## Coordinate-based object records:
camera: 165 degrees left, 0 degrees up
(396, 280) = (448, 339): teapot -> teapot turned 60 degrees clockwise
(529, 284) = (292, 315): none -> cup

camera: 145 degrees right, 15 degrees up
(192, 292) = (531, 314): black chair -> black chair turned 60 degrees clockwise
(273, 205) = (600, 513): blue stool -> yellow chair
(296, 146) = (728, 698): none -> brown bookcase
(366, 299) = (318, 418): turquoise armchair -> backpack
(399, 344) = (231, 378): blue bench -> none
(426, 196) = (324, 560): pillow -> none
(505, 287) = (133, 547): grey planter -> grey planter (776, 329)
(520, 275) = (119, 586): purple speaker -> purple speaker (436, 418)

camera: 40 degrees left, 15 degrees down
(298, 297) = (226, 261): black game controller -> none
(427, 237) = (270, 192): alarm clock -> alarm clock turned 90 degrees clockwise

## To do:
Copy the entries above exactly, leaving none out.

## Problem solution:
camera: 165 degrees left, 0 degrees up
(396, 280) = (448, 339): teapot -> teapot turned 60 degrees clockwise
(529, 284) = (292, 315): none -> cup

camera: 145 degrees right, 15 degrees up
(192, 292) = (531, 314): black chair -> black chair turned 60 degrees clockwise
(273, 205) = (600, 513): blue stool -> yellow chair
(296, 146) = (728, 698): none -> brown bookcase
(366, 299) = (318, 418): turquoise armchair -> backpack
(399, 344) = (231, 378): blue bench -> none
(426, 196) = (324, 560): pillow -> none
(505, 287) = (133, 547): grey planter -> grey planter (776, 329)
(520, 275) = (119, 586): purple speaker -> purple speaker (436, 418)

camera: 40 degrees left, 15 degrees down
(298, 297) = (226, 261): black game controller -> none
(427, 237) = (270, 192): alarm clock -> alarm clock turned 90 degrees clockwise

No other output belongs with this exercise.